To address this question, previously untreated patients with genotype 1 infection were treated with faldaprevir (a protease inhibitor), deleobuvir (a nonnucleoside polymerase inhibitor) and +/- ribavirin for 16 – 40 weeks. Comprehensive phenotypical and functional T-cell analyses were performed in 50 HLA-A*02 positive patients at baseline, week 4, week 12, and follow-up. Virus-specific CD8+ T cells were analyzed by MHC-I tetramers ex vivo and after in vitro expansion with virus-derived peptides and phenotypically characterized for the expression of differentiation and activation markers as well as inhibitory receptors. Functionality was measured by intracellular cytokine staining and proliferation assays.

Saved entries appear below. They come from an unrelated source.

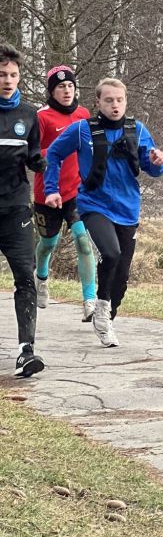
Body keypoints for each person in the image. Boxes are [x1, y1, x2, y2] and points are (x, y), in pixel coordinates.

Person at [43, 77, 163, 348]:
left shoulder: (137, 130)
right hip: (93, 205)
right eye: (108, 100)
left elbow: (151, 167)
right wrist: (52, 189)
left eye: (119, 100)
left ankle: (106, 312)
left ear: (126, 102)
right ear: (97, 102)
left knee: (122, 275)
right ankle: (100, 305)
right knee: (110, 253)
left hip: (128, 208)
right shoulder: (82, 130)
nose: (115, 105)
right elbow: (53, 154)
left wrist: (158, 162)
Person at [33, 66, 97, 322]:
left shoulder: (84, 115)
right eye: (61, 87)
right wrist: (56, 151)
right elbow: (32, 154)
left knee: (83, 241)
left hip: (76, 192)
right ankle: (41, 277)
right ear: (52, 91)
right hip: (47, 194)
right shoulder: (42, 117)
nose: (67, 91)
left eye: (70, 86)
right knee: (49, 243)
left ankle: (90, 300)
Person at [0, 42, 46, 378]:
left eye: (13, 75)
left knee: (25, 279)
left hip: (15, 208)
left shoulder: (29, 115)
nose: (7, 80)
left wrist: (46, 166)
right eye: (2, 74)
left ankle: (26, 351)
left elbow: (34, 156)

Importantly, we found a significant increase in the frequency of HCV-specific CD8+ T cells during and after treatment compared to baseline that only occurred in patients with SVR. This effect could be observed directly ex vivo and after in vitro expansion. This increase in detectable HCV-specific CD8+ T-cell responses correlated with a decline of HCV viral load and successful viral clearance. In contrast, we did not observe any significant changes in the frequency of CMV- and Flu-specific CD8+ T cells, indicating a specific restoration of HCV-specific CD8+ T cells under successful IFN-free therapy. In sum, to our knowledge, this is the first study indicating a restoration of HCV-specific CD8+ T cells under IFN-free therapy. These results clearly suggest that ongoing viral replication directly contributes to HCV-specific CD8+ T-cell exhaustion. They also suggest that in contrast to patients with IFN-based therapy, patients with SVR after IFN-free therapy may have functional HCV-specific CD8+ T cells that may even contribute to protective immunity.